▶ _What is required_
Output only the lines that run from the one with "You may have" to the final line of the material, exactly as they are written.

○ ○ ○ ○

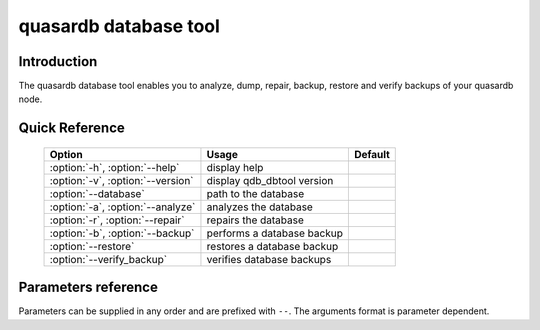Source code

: quasardb database tool
******************************

.. program:: qdb_dbtool

Introduction
============

The quasardb database tool enables you to analyze, dump, repair, backup, restore and verify backups of your quasardb node.

Quick Reference
===============

 ===================================== ============================ ==============
                Option                             Usage                Default
 ===================================== ============================ ==============
 :option:`-h`, :option:`--help`        display help
 :option:`-v`, :option:`--version`     display qdb_dbtool version
 :option:`--database`                  path to the database
 :option:`-a`, :option:`--analyze`     analyzes the database
 :option:`-r`, :option:`--repair`      repairs the database
 :option:`-b`, :option:`--backup`      performs a database backup
 :option:`--restore`                   restores a database backup
 :option:`--verify_backup`             verifies database backups
 ===================================== ============================ ==============


Parameters reference
====================

Parameters can be supplied in any order and are prefixed with ``--``. The arguments format is parameter dependent.

.. option:: -h, --help

    Displays basic usage information.

.. option:: -v, --version

    Displays the version of the quasardb database tool.

.. option:: --database=<path>

    Specifies the path to the database on which to work.

    Arguments
        A string representing the path to the database, may be relative or absolute.

    Default value
        None

    Example
        Work on a database in the current directory::

            qdb_dbtool --database=.

        Work on a database in the `/var/quasardb/db directory`::

            qdb_dbtool --database=/var/quasardb/db directory

.. option:: -a, --analyze

    Requests an analysis of the database. A report will be printed to the standard output.

    Example
        Analyze the database in the current directory::

            qdb_dbtool --database=. --analyze

.. option:: -r, --repair

    Attempts to repair the database. All data may not be recovered. Note that the :doc:`qdbd` daemon automatically attempts to repair the database if needed; this option is intended for offline operations.

    Example
        Repairs the database in the current directory::

            qdb_dbtool --database=. --repair


.. option:: -b=<path>, --backup=<path>

    Performs an incremental database backup. The daemon must not be running.

    Arguments
        A string representing the path to the backup, may be relative or absolute.

    Default value
        None

    Example
        Backup a database in `/var/lib/db/qdb` to `/mnt/backups/qdb`::

            qdb_dbtool --database=/var/lib/db/qdb --backup=/mnt/backups/qdb

.. option:: --restore=<path>

    Restores a database backup. The daemon must not be running. Data in the destination directory may be destroyed.

    Arguments
        A string representing the path to the backup from which do the restoration. May be relative or absolute.

    Default value
        None

    Example
        Restore a backup in `/var/lib/db/qdb` to `/mnt/backups/qdb`::

            qdb_dbtool --database=/var/lib/db/qdb --restore=/mnt/backups/qdb

.. option:: --verify_backup=<path>

    Verifies a database backup.

    Arguments
        A string representing the path to the backup to verify. May be relative or absolute.

    Default value
        None

    Example
        Verify a backup in `/mnt/backups/db`::

            qdb_dbtool --verify_backup=/mnt/backups/qdb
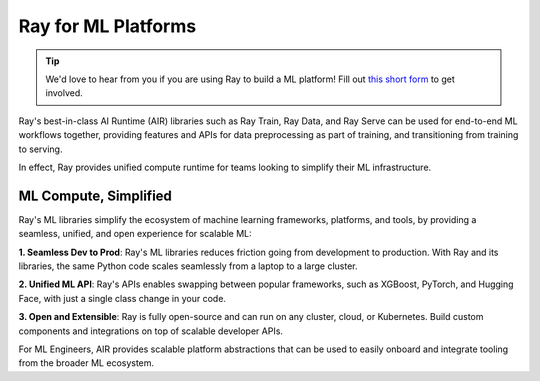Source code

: Ray for ML Platforms
====================

.. tip::

    We'd love to hear from you if you are using Ray to build a ML platform! Fill out `this short form <https://forms.gle/wCCdbaQDtgErYycT6>`__ to get involved.

Ray's best-in-class AI Runtime (AIR) libraries such as Ray Train, Ray Data, and Ray Serve can be used for end-to-end ML workflows together, providing features and APIs for
data preprocessing as part of training, and transitioning from training to serving.

In effect, Ray provides unified compute runtime for teams looking to simplify their ML infrastructure.

..
  https://docs.google.com/drawings/d/1atB1dLjZIi8ibJ2-CoHdd3Zzyl_hDRWyK2CJAVBBLdU/edit

.. image:: images/ray-air.svg


ML Compute, Simplified
----------------------

Ray's ML libraries simplify the ecosystem of machine learning frameworks, platforms, and tools, by providing a seamless, unified, and open experience for scalable ML:


**1. Seamless Dev to Prod**: Ray's ML libraries reduces friction going from development to production. With Ray and its libraries, the same Python code scales seamlessly from a laptop to a large cluster.

**2. Unified ML API**: Ray's APIs enables swapping between popular frameworks, such as XGBoost, PyTorch, and Hugging Face, with just a single class change in your code.

**3. Open and Extensible**: Ray is fully open-source and can run on any cluster, cloud, or Kubernetes. Build custom components and integrations on top of scalable developer APIs.

For ML Engineers, AIR provides scalable platform abstractions that can be used to easily onboard and integrate tooling from the broader ML ecosystem.
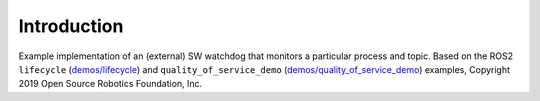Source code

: Introduction
------------

Example implementation of an (external) SW watchdog that monitors a particular process and topic. Based on the ROS2 ``lifecycle`` (`demos/lifecycle <https://github.com/ros2/demos/tree/master/lifecycle>`_) and ``quality_of_service_demo`` (`demos/quality_of_service_demo <https://github.com/ros2/demos/tree/master/quality_of_service_demo>`_) examples, Copyright 2019 Open Source Robotics Foundation, Inc.
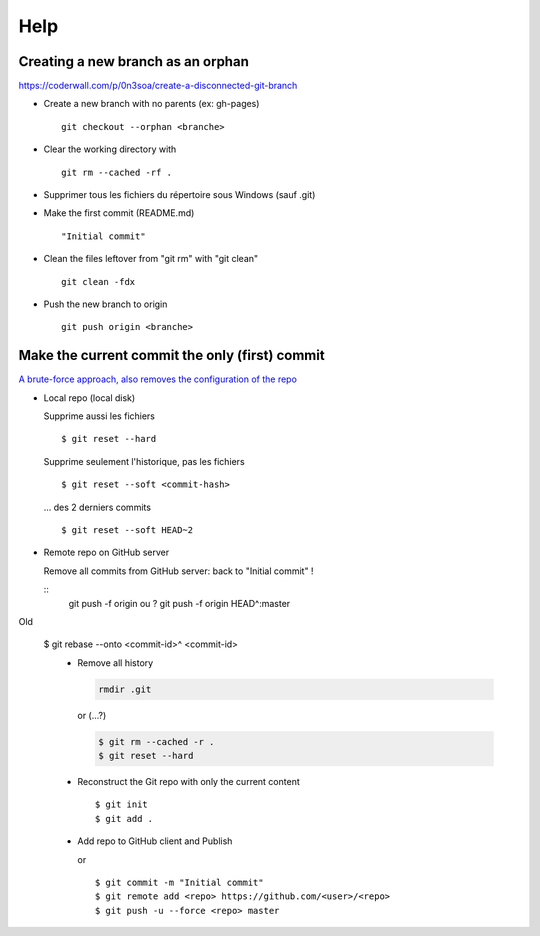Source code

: ====
Help
====

Creating a new branch as an orphan
==================================

https://coderwall.com/p/0n3soa/create-a-disconnected-git-branch

- Create a new branch with no parents (ex: gh-pages) ::

   git checkout --orphan <branche>

- Clear the working directory with ::

   git rm --cached -rf .

- Supprimer tous les fichiers du répertoire sous Windows (sauf .git)

- Make the first commit (README.md) ::

   "Initial commit"

- Clean the files leftover from "git rm" with "git clean" ::

   git clean -fdx

- Push the new branch to origin ::

   git push origin <branche>

Make the current commit the only (first) commit
===============================================

`A brute-force approach, also removes the configuration of the repo
<http://stackoverflow.com/questions/9683279/make-the-current-commit-the-only-initial-commit-in-a-git-repository>`_

- Local repo (local disk)
  
  Supprime aussi les fichiers
  
  ::
  
      $ git reset --hard
  
  Supprime seulement l'historique, pas les fichiers
  
  ::
  
      $ git reset --soft <commit-hash>
  
  ... des 2 derniers commits
  
  ::
  
      $ git reset --soft HEAD~2
      
- Remote repo on GitHub server
  
  Remove all commits from GitHub server: back to "Initial commit" !

  ::
      git push -f origin
      ou ?
      git push -f origin HEAD^:master

Old
  
  $ git rebase --onto <commit-id>^ <commit-id>
   - Remove all history

     .. code-block:: bash
      
         rmdir .git
     
     or (...?)
     
     .. code-block:: bash
      
         $ git rm --cached -r .
         $ git reset --hard
      
   - Reconstruct the Git repo with only the current content

     ::
      
         $ git init
         $ git add .
         
   - Add repo to GitHub client and Publish

     or ::
     
         $ git commit -m "Initial commit"
         $ git remote add <repo> https://github.com/<user>/<repo>
         $ git push -u --force <repo> master

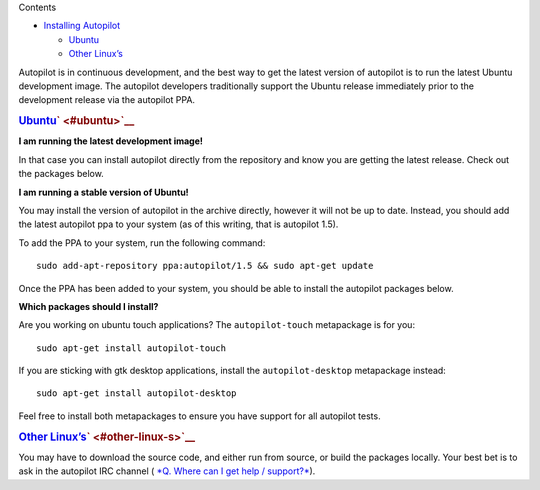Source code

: 
Contents

-  `Installing
   Autopilot </sdk/autopilot/python/guides-installation#installing-autopilot>`__

   -  `Ubuntu </sdk/autopilot/python/guides-installation#ubuntu>`__
   -  `Other
      Linux’s </sdk/autopilot/python/guides-installation#other-linux-s>`__

Autopilot is in continuous development, and the best way to get the
latest version of autopilot is to run the latest Ubuntu development
image. The autopilot developers traditionally support the Ubuntu release
immediately prior to the development release via the autopilot PPA.

.. rubric:: `Ubuntu </sdk/autopilot/python/guides-installation#id3>`__\ ` <#ubuntu>`__
   :name: ubuntu

**I am running the latest development image!**

In that case you can install autopilot directly from the repository and
know you are getting the latest release. Check out the packages below.

**I am running a stable version of Ubuntu!**

You may install the version of autopilot in the archive directly,
however it will not be up to date. Instead, you should add the latest
autopilot ppa to your system (as of this writing, that is autopilot
1.5).

To add the PPA to your system, run the following command:

::

    sudo add-apt-repository ppa:autopilot/1.5 && sudo apt-get update

Once the PPA has been added to your system, you should be able to
install the autopilot packages below.

**Which packages should I install?**

Are you working on ubuntu touch applications? The ``autopilot-touch``
metapackage is for you:

::

    sudo apt-get install autopilot-touch

If you are sticking with gtk desktop applications, install the
``autopilot-desktop`` metapackage instead:

::

    sudo apt-get install autopilot-desktop

Feel free to install both metapackages to ensure you have support for
all autopilot tests.

.. rubric:: `Other
   Linux’s </sdk/autopilot/python/guides-installation#id4>`__\ ` <#other-linux-s>`__
   :name: other-linuxs

You may have to download the source code, and either run from source, or
build the packages locally. Your best bet is to ask in the autopilot IRC
channel ( `*Q. Where can I get help /
support?* </sdk/autopilot/python/faq-faq#help-and-support>`__).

○ ○ ○ ○

▶ _Output of the exercise_
You may have to download the source code, and either run from source, or
build the packages locally. Your best bet is to ask in the autopilot IRC
channel ( `*Q. Where can I get help /
support?* </sdk/autopilot/python/faq-faq#help-and-support>`__).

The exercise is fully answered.